Much effort has been devoted to the generation of more sophisticated synthesis methods to obtain particles with as specific composition, size and morphology as possible. In this sense, one of the most promising synthesis techniques is atomic layer deposition (ALD). Unlike conventional methods, ALD allows the generation and growth of precision-controlled atomic-level nanoparticles and films under aspects such as composition, size, thickness and morphology of synthesized particles, that exhibit a high degree of homogeneity in their characteristics. This technique is considered an evolution of the chemical vapor deposition method and is based on self-limiting reactions between gaseous precursors and the solid surface of a chosen substrate, through discrete vapor pulses containing the elements that will constitute the catalyst on the support surface.

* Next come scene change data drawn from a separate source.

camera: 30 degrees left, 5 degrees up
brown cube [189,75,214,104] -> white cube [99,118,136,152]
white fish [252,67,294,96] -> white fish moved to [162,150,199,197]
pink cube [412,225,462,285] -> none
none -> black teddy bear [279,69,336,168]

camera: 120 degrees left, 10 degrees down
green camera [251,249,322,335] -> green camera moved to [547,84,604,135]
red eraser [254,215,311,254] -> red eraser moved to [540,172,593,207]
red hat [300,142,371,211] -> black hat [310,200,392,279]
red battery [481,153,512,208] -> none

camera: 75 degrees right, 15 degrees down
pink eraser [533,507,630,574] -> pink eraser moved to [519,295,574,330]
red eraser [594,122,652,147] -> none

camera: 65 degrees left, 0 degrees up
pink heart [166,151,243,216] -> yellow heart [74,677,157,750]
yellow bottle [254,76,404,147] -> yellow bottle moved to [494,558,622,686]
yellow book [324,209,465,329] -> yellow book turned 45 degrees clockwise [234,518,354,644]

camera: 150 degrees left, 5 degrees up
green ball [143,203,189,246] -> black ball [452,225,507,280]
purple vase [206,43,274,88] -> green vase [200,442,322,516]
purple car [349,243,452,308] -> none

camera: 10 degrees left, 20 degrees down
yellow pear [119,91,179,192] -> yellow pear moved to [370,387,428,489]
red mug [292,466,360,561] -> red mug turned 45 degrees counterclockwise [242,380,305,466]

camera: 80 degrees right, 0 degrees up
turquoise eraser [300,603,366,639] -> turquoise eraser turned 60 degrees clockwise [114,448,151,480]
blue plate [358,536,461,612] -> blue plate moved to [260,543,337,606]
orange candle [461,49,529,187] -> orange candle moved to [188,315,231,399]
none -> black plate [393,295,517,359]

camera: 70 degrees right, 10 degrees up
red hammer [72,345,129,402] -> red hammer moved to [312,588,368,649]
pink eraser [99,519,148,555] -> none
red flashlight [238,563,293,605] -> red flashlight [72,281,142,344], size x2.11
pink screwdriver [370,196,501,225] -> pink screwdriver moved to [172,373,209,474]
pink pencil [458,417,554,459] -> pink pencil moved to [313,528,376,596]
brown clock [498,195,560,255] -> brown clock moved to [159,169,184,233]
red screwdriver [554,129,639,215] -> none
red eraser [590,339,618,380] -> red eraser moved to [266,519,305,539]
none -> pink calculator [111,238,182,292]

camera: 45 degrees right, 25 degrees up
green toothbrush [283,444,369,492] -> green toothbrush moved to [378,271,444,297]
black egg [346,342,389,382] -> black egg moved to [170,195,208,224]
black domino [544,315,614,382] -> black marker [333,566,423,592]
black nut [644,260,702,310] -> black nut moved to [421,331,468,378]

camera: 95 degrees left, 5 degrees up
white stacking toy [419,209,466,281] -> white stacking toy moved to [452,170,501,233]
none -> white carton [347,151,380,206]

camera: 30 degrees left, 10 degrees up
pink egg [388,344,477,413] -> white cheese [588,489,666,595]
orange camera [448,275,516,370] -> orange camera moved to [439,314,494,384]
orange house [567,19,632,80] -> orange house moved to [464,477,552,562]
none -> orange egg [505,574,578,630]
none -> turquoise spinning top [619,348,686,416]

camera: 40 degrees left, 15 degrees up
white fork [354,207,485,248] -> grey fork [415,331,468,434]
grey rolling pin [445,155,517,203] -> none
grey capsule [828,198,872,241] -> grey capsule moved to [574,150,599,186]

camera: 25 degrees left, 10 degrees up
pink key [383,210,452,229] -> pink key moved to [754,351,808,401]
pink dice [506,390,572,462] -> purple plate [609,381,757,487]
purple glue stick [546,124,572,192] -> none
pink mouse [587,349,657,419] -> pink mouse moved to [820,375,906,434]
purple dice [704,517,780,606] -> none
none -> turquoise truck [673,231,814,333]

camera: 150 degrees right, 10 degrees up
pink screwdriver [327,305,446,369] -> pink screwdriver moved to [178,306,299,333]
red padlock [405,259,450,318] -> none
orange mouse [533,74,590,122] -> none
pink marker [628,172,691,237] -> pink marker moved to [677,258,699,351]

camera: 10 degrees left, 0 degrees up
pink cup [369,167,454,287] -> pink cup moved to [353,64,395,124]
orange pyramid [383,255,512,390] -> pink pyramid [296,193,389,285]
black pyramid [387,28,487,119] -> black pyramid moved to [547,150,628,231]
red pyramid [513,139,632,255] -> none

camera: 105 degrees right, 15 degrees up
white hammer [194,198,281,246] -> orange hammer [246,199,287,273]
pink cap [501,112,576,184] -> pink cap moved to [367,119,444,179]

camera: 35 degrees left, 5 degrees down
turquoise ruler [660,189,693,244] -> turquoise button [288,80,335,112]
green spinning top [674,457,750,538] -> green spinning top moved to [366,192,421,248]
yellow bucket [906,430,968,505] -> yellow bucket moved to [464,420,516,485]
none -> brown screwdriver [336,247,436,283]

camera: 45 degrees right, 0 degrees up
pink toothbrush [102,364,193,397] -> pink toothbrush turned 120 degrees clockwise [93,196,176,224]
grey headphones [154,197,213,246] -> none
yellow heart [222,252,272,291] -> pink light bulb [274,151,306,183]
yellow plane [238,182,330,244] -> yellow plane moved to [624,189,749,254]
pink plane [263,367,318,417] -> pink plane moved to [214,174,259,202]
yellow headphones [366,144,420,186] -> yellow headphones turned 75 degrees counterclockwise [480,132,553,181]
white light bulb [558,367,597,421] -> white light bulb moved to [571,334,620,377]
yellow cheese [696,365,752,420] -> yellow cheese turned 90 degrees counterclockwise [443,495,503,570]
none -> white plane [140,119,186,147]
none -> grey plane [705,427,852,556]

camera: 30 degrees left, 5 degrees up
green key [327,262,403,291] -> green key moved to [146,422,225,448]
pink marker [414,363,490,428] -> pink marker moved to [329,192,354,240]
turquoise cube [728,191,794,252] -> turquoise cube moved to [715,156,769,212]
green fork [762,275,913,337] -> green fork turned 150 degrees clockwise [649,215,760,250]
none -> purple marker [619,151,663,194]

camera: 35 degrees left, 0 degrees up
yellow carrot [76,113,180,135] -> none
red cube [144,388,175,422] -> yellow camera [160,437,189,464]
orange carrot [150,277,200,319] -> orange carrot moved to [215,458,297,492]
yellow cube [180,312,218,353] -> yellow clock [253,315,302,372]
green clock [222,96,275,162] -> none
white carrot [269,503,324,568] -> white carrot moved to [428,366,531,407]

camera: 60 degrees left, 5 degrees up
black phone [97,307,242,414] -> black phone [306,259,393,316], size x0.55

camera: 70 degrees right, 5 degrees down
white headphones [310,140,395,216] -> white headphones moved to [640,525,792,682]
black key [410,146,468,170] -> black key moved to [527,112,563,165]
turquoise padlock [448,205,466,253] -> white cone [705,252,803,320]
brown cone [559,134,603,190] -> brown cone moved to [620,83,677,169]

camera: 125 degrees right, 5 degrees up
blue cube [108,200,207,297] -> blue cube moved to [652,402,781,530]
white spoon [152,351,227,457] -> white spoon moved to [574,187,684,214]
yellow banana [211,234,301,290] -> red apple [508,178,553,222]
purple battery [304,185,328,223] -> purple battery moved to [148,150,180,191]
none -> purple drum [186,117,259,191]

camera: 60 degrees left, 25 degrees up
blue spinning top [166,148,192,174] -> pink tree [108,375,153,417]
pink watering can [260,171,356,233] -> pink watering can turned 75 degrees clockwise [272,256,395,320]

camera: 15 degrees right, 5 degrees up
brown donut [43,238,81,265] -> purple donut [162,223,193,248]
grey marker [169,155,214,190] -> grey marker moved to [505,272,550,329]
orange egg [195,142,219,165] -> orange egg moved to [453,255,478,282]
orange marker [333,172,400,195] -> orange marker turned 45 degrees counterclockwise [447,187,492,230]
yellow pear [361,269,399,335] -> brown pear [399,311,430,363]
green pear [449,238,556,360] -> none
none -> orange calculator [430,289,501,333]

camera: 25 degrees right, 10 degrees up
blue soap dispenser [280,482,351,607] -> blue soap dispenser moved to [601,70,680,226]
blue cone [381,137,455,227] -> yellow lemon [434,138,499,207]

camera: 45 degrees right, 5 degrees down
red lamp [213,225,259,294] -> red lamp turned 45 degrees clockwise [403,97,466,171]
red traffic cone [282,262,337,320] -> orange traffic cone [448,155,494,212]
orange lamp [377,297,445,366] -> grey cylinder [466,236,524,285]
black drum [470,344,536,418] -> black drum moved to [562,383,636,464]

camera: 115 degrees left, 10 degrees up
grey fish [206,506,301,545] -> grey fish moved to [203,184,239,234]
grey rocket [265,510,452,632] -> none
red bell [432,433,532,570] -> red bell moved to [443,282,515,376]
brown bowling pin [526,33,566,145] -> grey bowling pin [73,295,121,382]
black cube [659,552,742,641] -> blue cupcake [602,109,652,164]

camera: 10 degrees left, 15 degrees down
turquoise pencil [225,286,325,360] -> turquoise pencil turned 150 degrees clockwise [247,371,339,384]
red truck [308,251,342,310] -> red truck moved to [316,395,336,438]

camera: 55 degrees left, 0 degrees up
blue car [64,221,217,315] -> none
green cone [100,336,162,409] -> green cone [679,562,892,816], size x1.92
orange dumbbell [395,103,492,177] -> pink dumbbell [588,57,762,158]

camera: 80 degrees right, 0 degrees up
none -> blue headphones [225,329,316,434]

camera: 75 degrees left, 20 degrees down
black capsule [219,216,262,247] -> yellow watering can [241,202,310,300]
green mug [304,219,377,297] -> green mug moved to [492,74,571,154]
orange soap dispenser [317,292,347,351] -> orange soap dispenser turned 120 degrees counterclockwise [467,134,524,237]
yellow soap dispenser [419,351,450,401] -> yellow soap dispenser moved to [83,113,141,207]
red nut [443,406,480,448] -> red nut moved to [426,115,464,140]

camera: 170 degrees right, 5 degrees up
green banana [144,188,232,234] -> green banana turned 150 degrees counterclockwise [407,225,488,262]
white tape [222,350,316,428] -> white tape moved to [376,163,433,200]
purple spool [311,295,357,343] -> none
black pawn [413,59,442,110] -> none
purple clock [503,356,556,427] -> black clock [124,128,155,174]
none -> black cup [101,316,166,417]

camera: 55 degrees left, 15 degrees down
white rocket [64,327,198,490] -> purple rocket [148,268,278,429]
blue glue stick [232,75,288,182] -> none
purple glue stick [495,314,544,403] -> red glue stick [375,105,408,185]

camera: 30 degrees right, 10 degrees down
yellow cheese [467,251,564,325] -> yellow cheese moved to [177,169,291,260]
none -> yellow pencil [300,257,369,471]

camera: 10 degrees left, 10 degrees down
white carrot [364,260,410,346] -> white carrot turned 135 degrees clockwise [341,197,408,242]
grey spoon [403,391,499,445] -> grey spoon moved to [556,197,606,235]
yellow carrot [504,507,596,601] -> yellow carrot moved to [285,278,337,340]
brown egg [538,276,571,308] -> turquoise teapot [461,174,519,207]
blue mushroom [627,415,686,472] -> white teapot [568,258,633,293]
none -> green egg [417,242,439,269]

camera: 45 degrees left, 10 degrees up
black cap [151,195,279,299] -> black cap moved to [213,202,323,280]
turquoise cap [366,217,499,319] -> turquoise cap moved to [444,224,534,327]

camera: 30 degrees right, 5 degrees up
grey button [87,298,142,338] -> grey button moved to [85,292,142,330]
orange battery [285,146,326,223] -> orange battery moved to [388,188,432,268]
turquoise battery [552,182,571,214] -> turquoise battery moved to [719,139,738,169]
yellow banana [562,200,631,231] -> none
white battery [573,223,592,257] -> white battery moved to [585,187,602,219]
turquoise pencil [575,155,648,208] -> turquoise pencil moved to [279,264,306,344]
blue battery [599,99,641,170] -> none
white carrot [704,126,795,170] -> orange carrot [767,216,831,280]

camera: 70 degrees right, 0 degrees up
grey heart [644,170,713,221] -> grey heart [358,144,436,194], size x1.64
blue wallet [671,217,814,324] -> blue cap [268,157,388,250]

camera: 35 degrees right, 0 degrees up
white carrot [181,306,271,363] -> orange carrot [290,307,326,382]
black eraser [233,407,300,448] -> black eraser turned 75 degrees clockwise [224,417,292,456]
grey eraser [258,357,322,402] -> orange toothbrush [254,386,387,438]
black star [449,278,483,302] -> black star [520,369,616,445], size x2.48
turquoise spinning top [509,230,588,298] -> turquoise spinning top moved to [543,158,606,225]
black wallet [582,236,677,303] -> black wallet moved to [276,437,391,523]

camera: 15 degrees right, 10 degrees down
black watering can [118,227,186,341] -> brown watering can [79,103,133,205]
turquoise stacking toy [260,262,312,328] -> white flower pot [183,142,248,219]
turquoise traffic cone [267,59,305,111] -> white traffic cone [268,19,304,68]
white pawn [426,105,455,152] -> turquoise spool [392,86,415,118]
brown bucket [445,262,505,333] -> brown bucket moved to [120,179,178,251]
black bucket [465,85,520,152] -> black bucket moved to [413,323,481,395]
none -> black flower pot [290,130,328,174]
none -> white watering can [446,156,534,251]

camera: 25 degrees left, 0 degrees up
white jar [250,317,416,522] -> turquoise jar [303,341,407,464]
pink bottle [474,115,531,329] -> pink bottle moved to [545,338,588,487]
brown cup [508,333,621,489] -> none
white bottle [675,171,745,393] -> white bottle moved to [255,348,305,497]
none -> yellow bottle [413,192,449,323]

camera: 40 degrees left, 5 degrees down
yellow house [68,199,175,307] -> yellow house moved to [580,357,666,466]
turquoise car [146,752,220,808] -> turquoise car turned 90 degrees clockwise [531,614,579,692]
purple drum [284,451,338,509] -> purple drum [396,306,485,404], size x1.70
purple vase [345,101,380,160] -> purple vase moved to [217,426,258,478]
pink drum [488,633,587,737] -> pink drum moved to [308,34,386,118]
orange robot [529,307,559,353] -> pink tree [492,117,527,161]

ALD technique will allow to extend our knowledge related to catalytic selectivity from surface science mechanistic studies, developing catalysts with well-defined characteristics. In this direction will be possible to produce particles with specific geometry, that is, particles with narrow size distributions and well-defined shapes dispersed on high-surface-area silica supports, in order to verify the influence of the surface structure on the selectivity of catalytic reaction. Another possibility that ALD technique offer has been to develop isolate dispersed metal nanoparticles to prevent their sintering during high-temperature reactions. Given this, there is a great interest of our research group of Heterogeneous Catalysis at domain and implementation of this technique and its potentialities, so that high impact works continue to be produced in this area of knowledge. The high-level control using ALD technique allows more accurate and in-depth studies involving the relationship between structural properties and catalytic performance of the materials studied. (AU)